Les gros bonnets et collabos volontaires ont bien entendu pris la poudre d’escampette. Ils se sont réfugiés en Israël. Ils vivaient très bien ici sous l’occupation. Les quelques villas luxueuses qui dénotent dramatiquement avec les chaumières leur appartenaient. Maintenant elles sont sous scellés.

Bien sûr dans ce genre de situation beaucoup d’histoires circulent, les mythes et les légendes sont classiques, mais d’autres sont de toute autre nature. Un agent double nous a raconté en long et en large le fructueux trafic de drogue auquel se livraient des officiers israéliens. Mais c’est une autre paire de manche.
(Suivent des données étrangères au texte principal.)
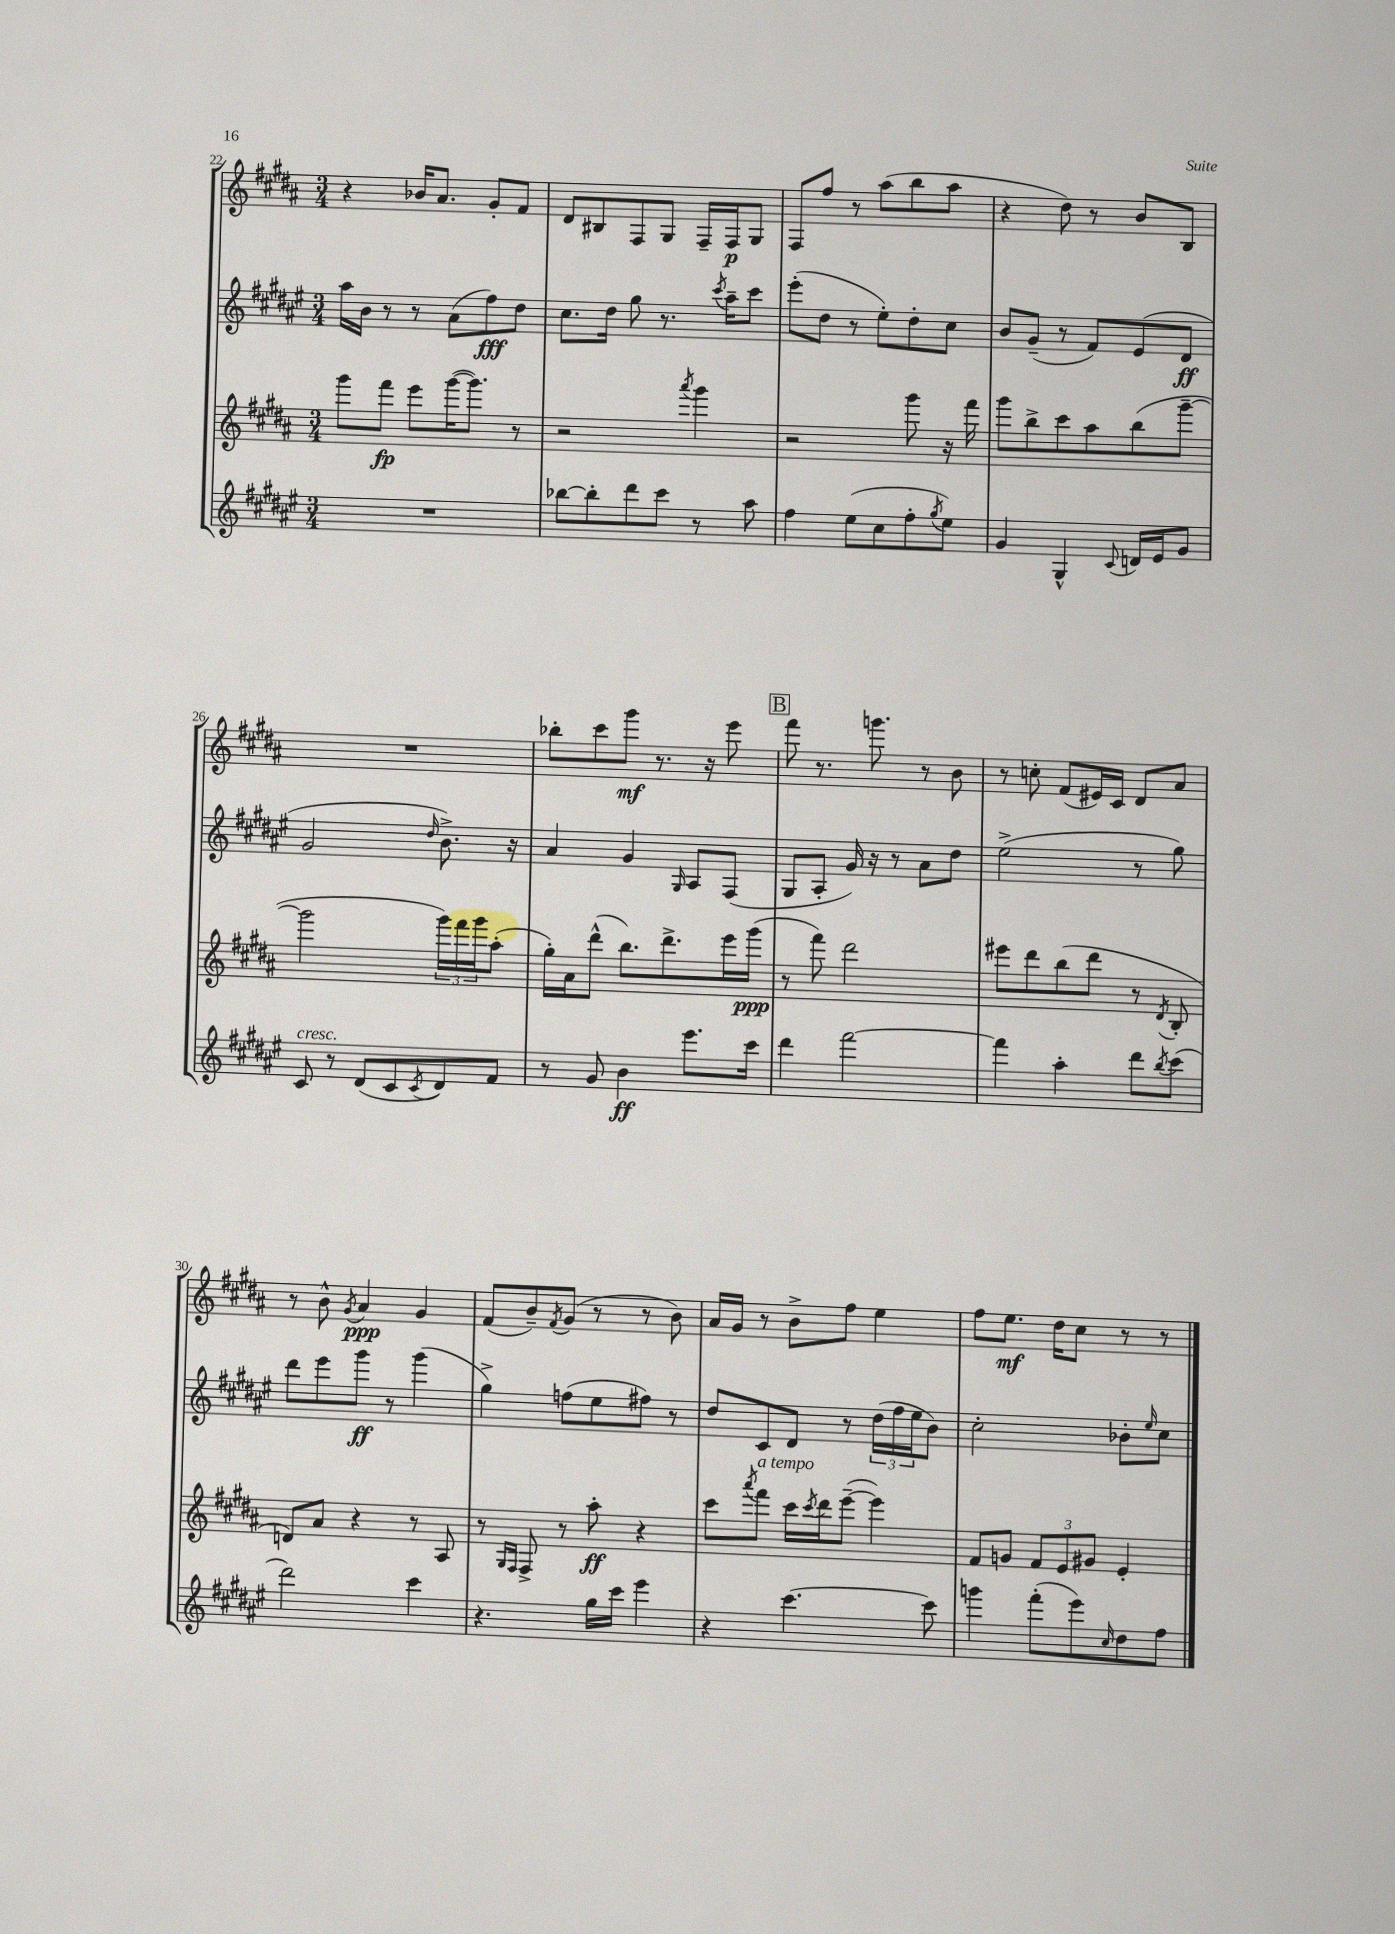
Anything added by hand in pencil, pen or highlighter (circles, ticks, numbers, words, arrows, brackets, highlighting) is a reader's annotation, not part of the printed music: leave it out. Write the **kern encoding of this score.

Le plus important est cet appel de détresse lancé par les Libanais du Sud, surtout les chrétiens : « Dites à notre Etat de marquer sa présence le plus vite possible. Nous voulons voir l’armée libanaise patrouiller ici. Dites au Monde que nous avons faim et soif, nous n’avons ni eau ni électricité ni hôpitaux ni écoles ni travail. C’est une honte pour l’humanité ! »

19 heures, nous sommes à Tyr, ville pas très recommandable il y’a seulement 24 jours puisqu’elle était le dernier coin libre du Liban, le front donc ! Maintenant Tyr est loin de l’ennemi par rapport aux villages que nous venons de visiter et qui sont à une « enjambée » des israéliens.

Il fait très beau à Tyr, on lézarde encore sur la plage surpeuplée ou bien on fait son jogging sur l’immense corniche construite par Bahia Hariri, députée pour la ville de Saida (Sidon) et sœur de l’ancien Premier ministre, le richissime Rafik Hariri. Pour construire cette corniche il a fallu grignoter une partie de la plage déjà assez étroite. J’en fais la remarque, mon collègue se contente de hausser les épaules et le chauffeur se met à rire en me faisant remarquer que : « La corniche est si belle… » Les entorses faites à l’environnement au Liban sont nombreuses mais la question ne semble pas prioritaire pour les Libanais qui vivent des problèmes autrement plus graves.

Les voitures rutilantes des touristes des pays du Golf roulent à tombeau ouvert sur la nouvelle autoroute toute pimpante construite par Rafik Hariri, elles se dirigent vers Beyrouth après le pèlerinage du sud. Sur la voie opposée un embouteillage d’enfer et des klaxons assourdissants typiquement libanais. L’armée, oui enfin elle est là, fait la sourde oreille. L’embouteillage est une spécificité libanaise à toute heure du jour et de la nuit. Les routes sont trop étroites, le transport en commun est quasi-inexistant et les Libanais sortent beaucoup !

De luxueuses villas d’immigrés surplombent la route encombrée de toutes sortes d’échoppes et de restaurants. Et la vie continue ainsi, clean et voluptueuse jusqu’au point culminant du luxe-tape-à-l’œil et insultant du fameux quartier de Ramlet El Baidha à Beyrouth où l’appartement se vend à un demi-milliard de nos millimes ( un demi-million de dollars). Et enfin au cœur de Beyrouth tout se calme.

Un silence à la fois apaisant et effrayant vous tombe dessus sans prévenir. C’est que tout le monde fait le pèlerinage du week-end au sud. On n’a cesse d’y revenir comme pour s’assurer que ce n’était pas un rêve.

« I have a dream », il y’a 22 ans, tout comme Martin Luther King.